In the speeches given during the re-launch of the Westgate Mall, the recurring message is to show “them” that we are undefeated, to recreate the glory of Westgate. The news clips accompanying these new images of Westgate retell the installation of x-ray machines, explosive detectors and bullet-proof guard towers. We are also reminded that an Israeli firm, I.R.G, will be in charge of the mall’s security. These news clips echo the message of these images. They ask those who might be worried to stop worrying, to look at the sleekness of this mall. The walls are clean, untainted. The coffee shops are where you want to sit with friends and wait out the Nairobi traffic. In one of these images, a banner is hung on one of the walls, reminding shoppers that Kenya is a peaceful country.
In his speech during the re-launch, Nairobi’s current governor, Evans Kidero, reassures Kenyans of the safety of Westgate Mall, calling the reopening a “demonstration of the determination and the positiveness and the resilience and the indomitable spirit of the Kenyan people”—a mouthful indeed. He adds that “as a nation, we cried, we mourned, but Westgate is back.”
During the same re-launch, the Inspector General of Police, Joseph Boinnet says that “we will fight back. We will lead normal lives. Whatever they do, we fight back and we are resilient.” On Twitter, Boinnet calls the mall Kenya’s “new symbol of courage and resilience; strength and fortitude.”

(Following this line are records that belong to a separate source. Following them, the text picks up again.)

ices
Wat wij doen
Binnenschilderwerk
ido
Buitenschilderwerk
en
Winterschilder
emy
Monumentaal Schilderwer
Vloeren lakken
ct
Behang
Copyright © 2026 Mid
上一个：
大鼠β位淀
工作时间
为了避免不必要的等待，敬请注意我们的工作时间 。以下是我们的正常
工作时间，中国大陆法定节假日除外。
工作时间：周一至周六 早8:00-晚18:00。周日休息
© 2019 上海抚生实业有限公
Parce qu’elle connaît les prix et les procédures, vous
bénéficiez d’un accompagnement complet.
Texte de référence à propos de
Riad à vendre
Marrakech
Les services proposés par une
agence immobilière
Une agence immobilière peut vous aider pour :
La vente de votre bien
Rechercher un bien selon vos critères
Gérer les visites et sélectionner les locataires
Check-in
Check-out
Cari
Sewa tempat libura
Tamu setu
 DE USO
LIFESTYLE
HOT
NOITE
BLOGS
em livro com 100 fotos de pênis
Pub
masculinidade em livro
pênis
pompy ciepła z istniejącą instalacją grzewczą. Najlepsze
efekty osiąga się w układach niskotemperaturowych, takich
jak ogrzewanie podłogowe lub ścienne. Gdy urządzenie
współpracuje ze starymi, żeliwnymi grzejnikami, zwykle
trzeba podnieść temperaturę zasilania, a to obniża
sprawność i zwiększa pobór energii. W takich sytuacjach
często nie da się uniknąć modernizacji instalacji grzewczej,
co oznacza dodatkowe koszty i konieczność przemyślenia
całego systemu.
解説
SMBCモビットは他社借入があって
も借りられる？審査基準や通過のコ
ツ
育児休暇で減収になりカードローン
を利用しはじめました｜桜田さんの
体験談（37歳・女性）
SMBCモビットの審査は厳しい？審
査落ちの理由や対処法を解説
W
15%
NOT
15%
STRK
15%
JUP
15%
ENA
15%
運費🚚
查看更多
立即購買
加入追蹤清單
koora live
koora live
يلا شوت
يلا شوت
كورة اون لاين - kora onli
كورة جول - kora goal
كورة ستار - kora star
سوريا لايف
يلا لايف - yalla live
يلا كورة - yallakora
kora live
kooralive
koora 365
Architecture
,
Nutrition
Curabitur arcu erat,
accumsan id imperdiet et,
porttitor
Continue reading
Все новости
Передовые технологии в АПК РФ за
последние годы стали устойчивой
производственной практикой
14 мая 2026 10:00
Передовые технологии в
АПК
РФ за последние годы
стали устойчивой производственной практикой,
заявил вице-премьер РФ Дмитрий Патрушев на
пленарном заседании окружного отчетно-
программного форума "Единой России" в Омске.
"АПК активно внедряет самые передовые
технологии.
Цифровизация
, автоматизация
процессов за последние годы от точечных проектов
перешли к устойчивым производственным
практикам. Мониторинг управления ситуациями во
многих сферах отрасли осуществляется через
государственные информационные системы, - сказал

Yet, what does it mean to be back? What is back? What is a normal life? These words make promises. These new images of Westgate Mall make promises. They ask us to accept and move on in the same way we always do.

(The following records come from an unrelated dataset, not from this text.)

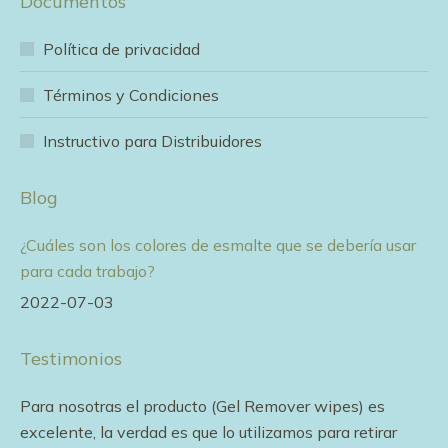
Documentos
opens
opens
opens
opens
opens
in
in
in
in
in
Política de privacidad
new
new
new
new
new
window
window
window
window
window
Términos y Condiciones
Instructivo para Distribuidores
Blog
¿Cuáles son los colores de esmalte que se debería usar
para cada trabajo?
2022-07-03
Testimonios
e
Para nosotras el producto (Gel Remover wipes) es
Me
excelente, la verdad es que lo utilizamos para retirar
ef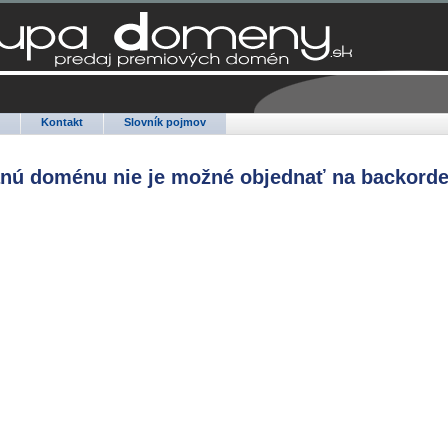
Q
Kontakt
Slovník pojmov
anú doménu nie je možné objednať na backorde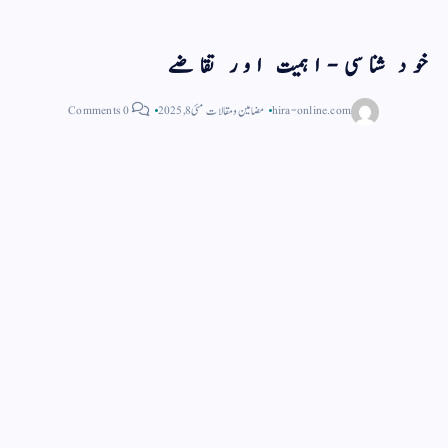
خود شناسی-اہمیت اور تقاضے
hira-online.com
مضامین و مقالات
مئی 8, 2025
0 Comments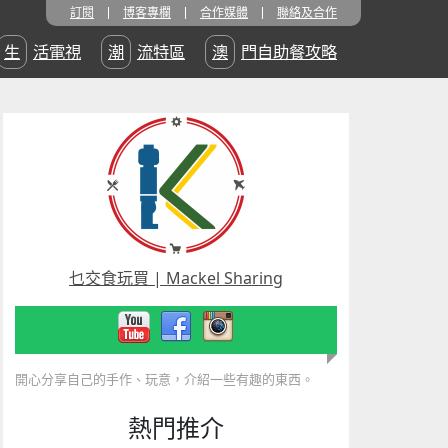
訂閱
博客專欄
合作媒體
聯絡及合作
生活電視
潮流特區
澳門自助餐攻略
乜交食玩買 | Mackel Sharing
開心分享自己的手作、玩意，介紹一些有趣的東西。
熱門推介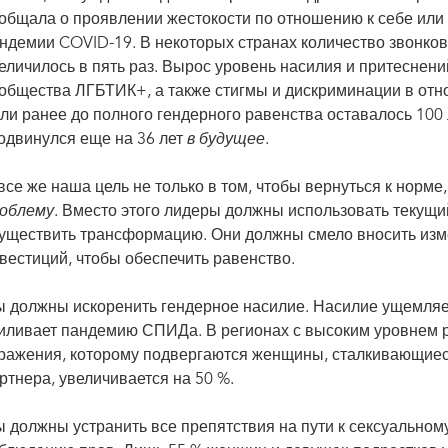
общала о проявлении жестокости по отношению к себе или
ндемии COVID-19. В некоторых странах количество звонко
еличилось в пять раз. Вырос уровень насилия и притеснен
общества ЛГБТИК+, а также стигмы и дискриминации в от
ли ранее до полного гендерного равенства оставалось 100 л
одвинулся еще на 36 лет
в будущее
.
все же наша цель не только в том, чтобы вернуться к норме
облему
. Вместо этого лидеры должны использовать текущи
уществить трансформацию. Они должны смело вносить изме
вестиций, чтобы обеспечить равенство.
 должны искоренить гендерное насилие. Насилие ущемляе
иливает пандемию СПИДа. В регионах с высоким уровнем 
ражения, которому подвергаются женщины, сталкивающиес
ртнера, увеличивается на 50 %.
 должны устранить все препятствия на пути к сексуальном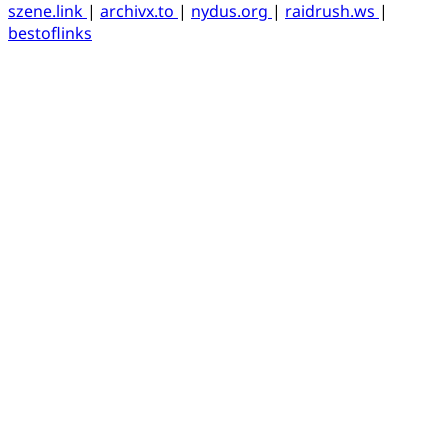
szene.link
|
archivx.to
|
nydus.org
|
raidrush.ws
|
bestoflinks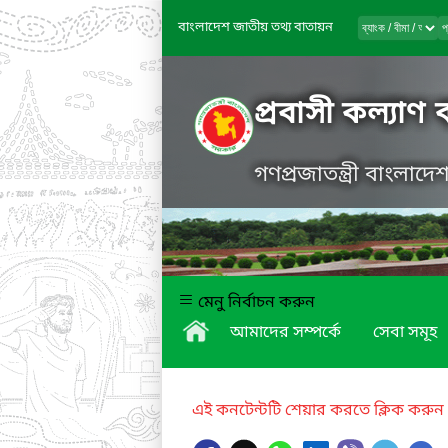
বাংলাদেশ জাতীয় তথ্য বাতায়ন
প্রবাসী কল্যাণ 
গণপ্রজাতন্ত্রী বাংলাদ
মেনু নির্বাচন করুন
আমাদের সম্পর্কে
সেবা সমূহ
এই কনটেন্টটি শেয়ার করতে ক্লিক করুন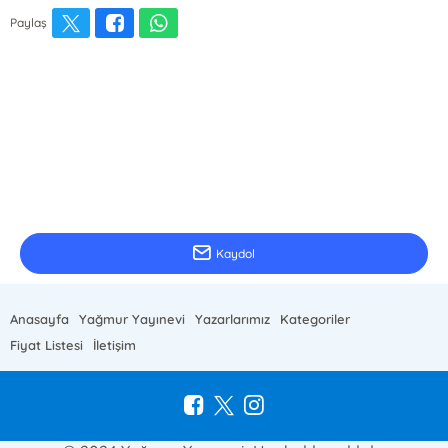
Paylaş
E-Bülten Kayıt
Güncel bilgiler için kayıt olunuz
Kaydol
Anasayfa
Yağmur Yayınevi
Yazarlarımız
Kategoriler
Fiyat Listesi
İletişim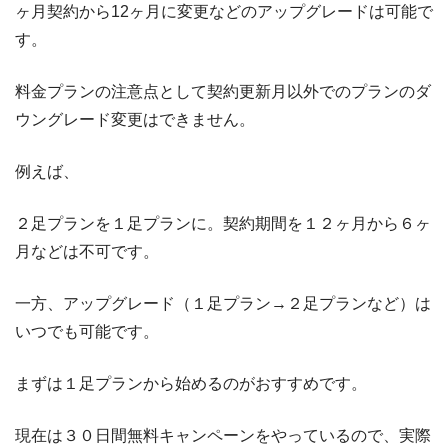
ヶ月契約から12ヶ月に変更などのアップグレードは可能で
す。
料金プランの注意点として契約更新月以外でのプランのダ
ウングレード変更はできません。
例えば、
２足プランを１足プランに。契約期間を１２ヶ月から６ヶ
月などは不可です。
一方、アップグレード（１足プラン→２足プランなど）は
いつでも可能です。
まずは１足プランから始めるのがおすすめです。
現在は３０日間無料キャンペーンをやっているので、実際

Unlike other places, the act of forgetting in Westgate Mall is accompanied by repainted walls and ribbon-cutting ceremonies. There are no ribbons for Garissa University in North Eastern Kenya. As for Moi International Sports Centre, we bury the shame of our hostility towards Somalis by rebranding the stadium to the “Home of Heroes.” Kasarani, this place where more than 1000 Somalis were locked up incommunicado after an anti-terrorist operation in Nairobi’s Eastleigh.
There is less burden in this looking away, in these new images of Westgate Mall. When we do not see, we are no longer haunted by the memory of those who died there. And so we rebuild, we rename. It is also true that those who have survived these horrors might never want to return, even by seeing, to the place of their own suffering. Those to whom such ruins are a place of trauma. But I am having difficulty putting these new images in the place of the old ones. And so I ask if to refuse to let go of these horrific images is to concede defeat. It might be that I crave for the spectacle of the horrific.
A friend asks me where I want this image of unforgetting to exist. “Certainly not in Westgate Mall.” I do not know. I am only haunted by this rebuilding that buries the memory of the dead underneath stone.